Volkswagen (VOWG_p.DE) said it expected to hit the high end of its profit target range for 2022 as supply chain bottlenecks ease and said it was still aiming to list the Porsche brand this year despite its CEO double jobbing as boss of both companies.
Volkswagen shares rose 2.4% on Thursday following the second quarter results, as the German carmaker said it was confident output would increase in the second half.
The company, which saw deliveries drop a fifth in the first half, expected them to rise overall toward the lower end of its forecasted range of 5% to 10% this year.
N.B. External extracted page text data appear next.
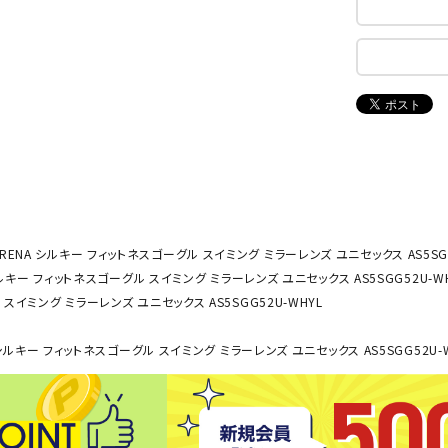
ンドボール）
ヘッドギア（ラグビー）
スク
セサリー
ソックス
スイ
NEUT
New
NI
その他アクセサリー
ゴー
RALW
Balan
ORKS
ce
その
マリ
ON
ONYO
P
ーキング
フィットネス・ヨガ
NE
LT
RENA シルキー フィットネスゴーグル スイミング ミラーレンズ ユニセックス AS5SGG
ルキー フィットネスゴーグル スイミング ミラーレンズ ユニセックス AS5SGG52U-W
ーキングシューズ
ヨガウェア
トレ
スイミング ミラーレンズ ユニセックス AS5SGG52U-WHYL
ウォーキングシューズ
ヨガマット
健康
セサリー
ヨガアクセサリー
シルキー フィットネスゴーグル スイミング ミラーレンズ ユニセックス AS5SGG52U-
Rawli
Real
Re
ダンス・フィットネスウェア
ngs
Stone
ou
ダンス・フィットネスシューズ
インナーウェア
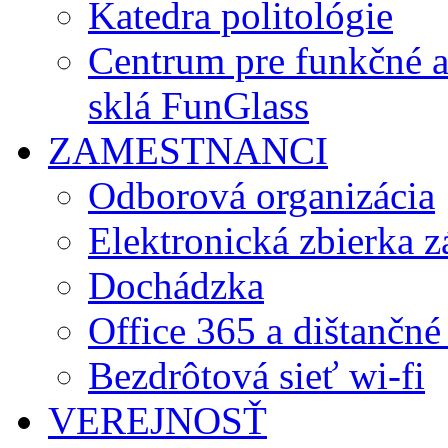
Katedra politológie
Centrum pre funkčné 
sklá FunGlass
ZAMESTNANCI
Odborová organizácia
Elektronická zbierka 
Dochádzka
Office 365 a dištančné
Bezdrôtová sieť wi-fi
VEREJNOSŤ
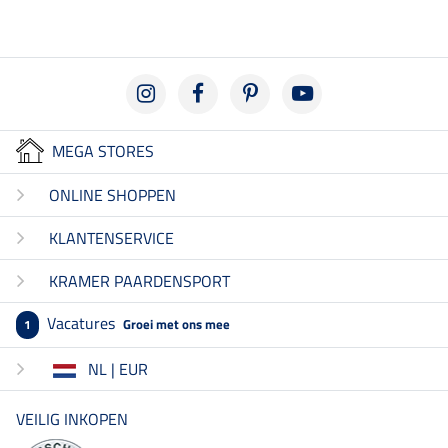
MEGA STORES
ONLINE SHOPPEN
KLANTENSERVICE
KRAMER PAARDENSPORT
Vacatures
Groei met ons mee
1
NL | EUR
VEILIG INKOPEN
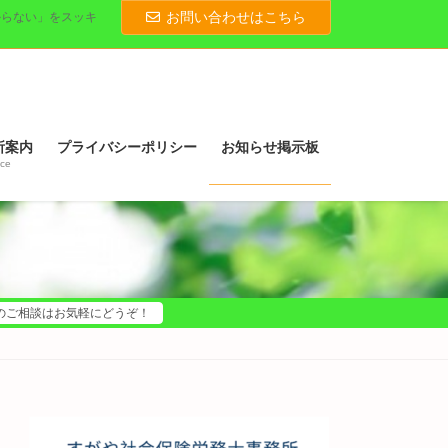
お問い合わせはこちら
からない」をスッキ
所案内
プライバシーポリシー
お知らせ掲示板
ice
のご相談はお気軽にどうぞ！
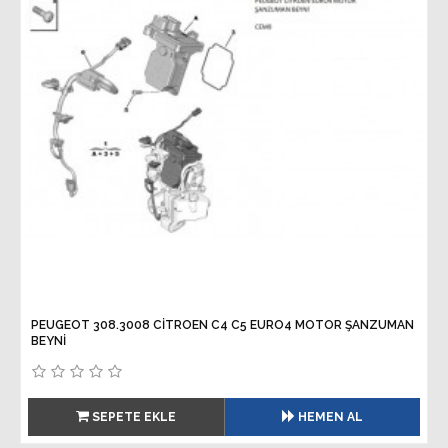
PEUGEOT 308.3008 CİTROEN C4 C5 EURO4 MOTOR ŞANZUMAN
BEYNİ
SEPETE EKLE
HEMEN AL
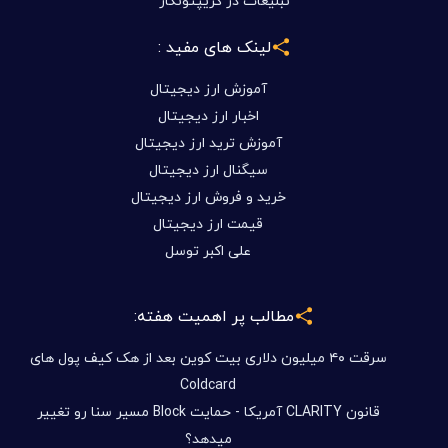
تبلیغات در کریپتونگار
لینک های مفید :
آموزش ارز دیجیتال
اخبار ارز دیجیتال
آموزش ترید ارز دیجیتال
سیگنال ارز دیجیتال
خرید و فروش ارز دیجیتال
قیمت ارز دیجیتال
علی اکبر توسل
مطالب پر اهمیت هفته:
سرقت ۴۰ میلیون دلاری بیت کوین بعد از هک کیف پول های
Coldcard
قانون CLARITY آمریکا - حمایت Block مسیر سنا رو تغییر
میدهد؟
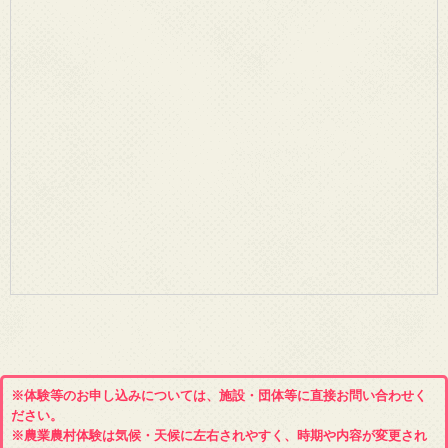
※体験等のお申し込みについては、施設・団体等に直接お問い合わせく
ださい。
※農業農村体験は気候・天候に左右されやすく、時期や内容が変更され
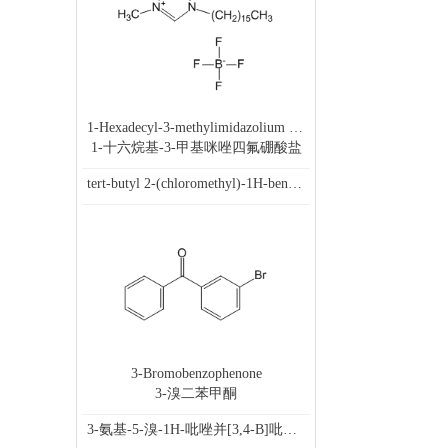
1-Hexadecyl-3-methylimidazolium tetrafluoroborate
1-十六烷基-3-甲基咪唑四氟硼酸盐
tert-butyl 2-(chloromethyl)-1H-benzo[d]imidazole-1-carboxylate
3-Bromobenzophenone
3-溴二苯甲酮
3-氨基-5-溴-1H-吡唑并[3,4-B]吡啶, 5-bromo-1H-pyrazolo[3,4-b]pyridin-3-amine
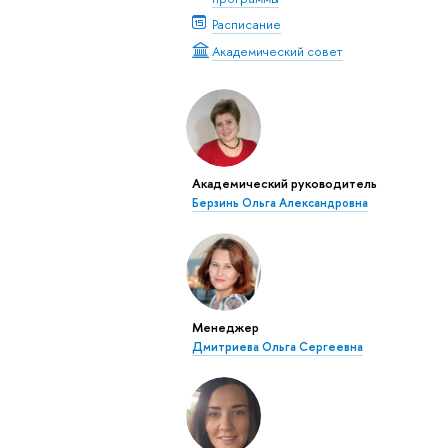
Расписание
Академический совет
Академический руководитель
Берзинь Ольга Александровна
Менеджер
Дмитриева Ольга Сергеевна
But higher pricing and continued cost-cutting measures will allow it to still deliver at the high end of a 7%-8.5% operating margin target range, chief financial officer Arno Antlitz said.
The CFO dismissed the notion that early warning signs of recession could spell trouble for demand, highlighting the strength of the Chinese market and Volkswagen’s still full order books.
“We realise the challenges for 2023 but we are partially optimistic,” Antlitz said. “These order books will carry us to at least the first quarters of 2023.”
Antlitz also said that work on a listing of the sports luxury brand Porsche continued “with more emphasis than before”, after last Friday’s leadership change raised questions about the plans.
Porsche boss Oliver Blume will replace Herbert Diess as Volkswagen chief executive on Sept 1.
The decision to have Blume serve as CEO of both Volkswagen and Porsche – which has drawn investor criticism because of worries it could hurt Porsche’s IPO – was “not temporary”, Antlitz said, with Blume’s paycheck split evenly between the two roles.
As first-half production problems hampered output in volume segments, premium brands boosted Volkswagen’s finances, with Audi registering a 51% jump in operating profit and Porsche up 22%, while it fell 8% at the Volkswagen brand.
“Overall, numbers showed a business on an improving path with continued benefits from mix and price effects across the group,” Bernstein analyst Daniel Roeska wrote in a client note.
Rival carmaker Stellantis (STLA.MI) on Thursday said strong pricing power and sales of high-margin cars including EVs helped beat profit forecasts in the first half, despite headwinds from energy and raw material inflation and semiconductor scarcity.
A drop in Volkswagen’s operating profit to 4.7 billion euros ($4.81 billion) before special items in the second quarter still beat expectations of seven analysts polled by Refinitiv of 4.6 billion euros.
Volkswagen reported an unusually high operating profit of 8.5 billion euros in the first quarter, but said this was largely due to positive effects of commodity hedges and was not cash-effective.
By contrast, the world’s no. 2 carmaker said the second-quarter result included around 2.4 billion euros in losses from derivatives, mainly due to raw material hedging. “Before these book-value losses, the underlying performance even improved over a good Q1 2022,” it added.
It said monthly production volumes across the group improved significantly towards the end of the second quarter particularly as coronavirus restrictions lifted in China.